Encoding Agent Trajectories as Representations with Sequence Transformers
Athanasios Tsiligkaridis, Nicholas Kalinowski, Zhongheng Li, Elizabeth Hou
TL;DR
The paper tackles learning meaningful representations from spatiotemporal trajectories by treating them as sequences and applying a Transformer-based encoder. It introduces STARE, which discretizes trajectories into Persistent Locations mapped to S2 cells and dwell times, then processes two aligned subsequences (locations and durations) with a unified Transformer Encoder Stack. STARE employs two training heads—a classifier for agent/location labels and a masked location modelling decoder—to capture both agent-specific patterns and relationships between locations, achieving strong performance across simulated and real PoL datasets, and revealing interpretable structure in the embedding space. The work demonstrates STARE’s ability to learn informative embeddings without road-network data, offers scalability to large datasets, and provides insights into agent-location dynamics and Patterns of Life with potential for pretraining and downstream tasks such as clustering and relationship discovery.
Abstract
Spatiotemporal data faces many analogous challenges to natural language text including the ordering of locations (words) in a sequence, long range dependencies between locations, and locations having multiple meanings.
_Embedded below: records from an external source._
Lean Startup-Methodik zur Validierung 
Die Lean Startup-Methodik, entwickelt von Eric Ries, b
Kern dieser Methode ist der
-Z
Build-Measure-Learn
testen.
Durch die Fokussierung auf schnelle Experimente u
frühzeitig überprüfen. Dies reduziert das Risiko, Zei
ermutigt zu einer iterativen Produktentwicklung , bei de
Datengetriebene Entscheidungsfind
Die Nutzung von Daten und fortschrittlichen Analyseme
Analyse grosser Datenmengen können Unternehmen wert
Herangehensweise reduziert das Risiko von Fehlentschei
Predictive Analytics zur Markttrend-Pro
In this work, we propose a novel model for representing high dimensional spatiotemporal trajectories as sequences of discrete locations and encoding them with a Transformer-based neural network architecture. Similar to language models, our Sequence Transformer for Agent Representation Encodings (STARE) model can learn representations and structure in trajectory data through both supervisory tasks (e.g., classification), and self-supervisory tasks (e.g., masked modelling). We present experimental results on various synthetic and real trajectory datasets and show that our proposed model can learn meaningful encodings that are useful for many downstream tasks including discriminating between labels and indicating similarity between locations. Using these encodings, we also learn relationships between agents and locations present in spatiotemporal data.